Problem to solve: Extract every line from the start of the items through the line containing "June 19, 2019", both included, and reproduce them word for word.

Dataset items:
=-=-=-=-=

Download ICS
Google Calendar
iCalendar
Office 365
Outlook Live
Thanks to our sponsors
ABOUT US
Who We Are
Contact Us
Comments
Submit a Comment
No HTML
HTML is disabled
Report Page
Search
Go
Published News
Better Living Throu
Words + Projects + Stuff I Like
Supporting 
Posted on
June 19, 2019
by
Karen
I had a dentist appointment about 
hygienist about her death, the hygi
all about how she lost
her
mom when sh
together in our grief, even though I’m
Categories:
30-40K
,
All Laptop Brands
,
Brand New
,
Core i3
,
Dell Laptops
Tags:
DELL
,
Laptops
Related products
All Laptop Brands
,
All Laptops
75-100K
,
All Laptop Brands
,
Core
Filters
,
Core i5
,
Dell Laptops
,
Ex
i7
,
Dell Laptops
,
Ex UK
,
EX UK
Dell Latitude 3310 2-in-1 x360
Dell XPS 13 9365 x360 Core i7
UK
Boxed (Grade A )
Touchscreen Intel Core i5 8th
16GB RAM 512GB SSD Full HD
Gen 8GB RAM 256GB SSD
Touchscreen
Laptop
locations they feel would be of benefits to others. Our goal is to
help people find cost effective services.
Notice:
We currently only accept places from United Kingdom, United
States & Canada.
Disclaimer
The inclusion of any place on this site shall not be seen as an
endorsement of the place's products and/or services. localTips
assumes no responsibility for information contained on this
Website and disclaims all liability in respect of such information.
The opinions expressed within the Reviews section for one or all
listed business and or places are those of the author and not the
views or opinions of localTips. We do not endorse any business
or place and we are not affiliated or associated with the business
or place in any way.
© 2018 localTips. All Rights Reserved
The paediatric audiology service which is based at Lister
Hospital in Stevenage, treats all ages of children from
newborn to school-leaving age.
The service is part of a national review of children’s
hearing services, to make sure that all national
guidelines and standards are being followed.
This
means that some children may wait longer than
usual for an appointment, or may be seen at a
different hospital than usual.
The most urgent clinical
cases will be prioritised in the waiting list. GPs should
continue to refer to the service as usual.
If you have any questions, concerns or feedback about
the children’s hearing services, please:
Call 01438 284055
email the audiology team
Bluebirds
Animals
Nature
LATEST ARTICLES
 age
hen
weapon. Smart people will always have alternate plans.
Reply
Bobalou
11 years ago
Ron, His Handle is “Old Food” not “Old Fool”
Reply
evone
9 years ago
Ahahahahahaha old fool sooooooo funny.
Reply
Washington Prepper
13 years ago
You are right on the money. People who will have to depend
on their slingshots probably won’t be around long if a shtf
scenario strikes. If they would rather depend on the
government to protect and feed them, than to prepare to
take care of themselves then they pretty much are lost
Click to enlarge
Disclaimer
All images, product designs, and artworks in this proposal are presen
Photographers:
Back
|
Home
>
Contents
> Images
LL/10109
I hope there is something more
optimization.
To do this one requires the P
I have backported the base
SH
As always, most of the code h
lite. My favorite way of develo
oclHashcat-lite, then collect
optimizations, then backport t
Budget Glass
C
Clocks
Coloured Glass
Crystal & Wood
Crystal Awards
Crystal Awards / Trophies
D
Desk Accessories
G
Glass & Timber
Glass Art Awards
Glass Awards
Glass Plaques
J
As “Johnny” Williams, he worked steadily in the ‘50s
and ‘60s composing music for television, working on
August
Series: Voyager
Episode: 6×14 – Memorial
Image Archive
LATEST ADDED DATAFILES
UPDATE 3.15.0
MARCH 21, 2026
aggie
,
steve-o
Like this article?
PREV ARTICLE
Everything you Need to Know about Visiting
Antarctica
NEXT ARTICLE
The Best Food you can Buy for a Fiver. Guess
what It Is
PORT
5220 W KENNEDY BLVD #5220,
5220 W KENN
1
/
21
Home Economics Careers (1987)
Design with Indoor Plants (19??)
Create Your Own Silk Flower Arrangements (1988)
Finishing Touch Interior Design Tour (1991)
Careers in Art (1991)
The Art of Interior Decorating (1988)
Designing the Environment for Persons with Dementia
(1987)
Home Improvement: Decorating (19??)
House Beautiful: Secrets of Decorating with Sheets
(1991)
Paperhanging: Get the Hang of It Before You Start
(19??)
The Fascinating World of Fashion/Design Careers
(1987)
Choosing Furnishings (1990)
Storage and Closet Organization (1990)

=-=-=-=-=

Answer to this problem:
Download ICS
Google Calendar
iCalendar
Office 365
Outlook Live
Thanks to our sponsors
ABOUT US
Who We Are
Contact Us
Comments
Submit a Comment
No HTML
HTML is disabled
Report Page
Search
Go
Published News
Better Living Throu
Words + Projects + Stuff I Like
Supporting 
Posted on
June 19, 2019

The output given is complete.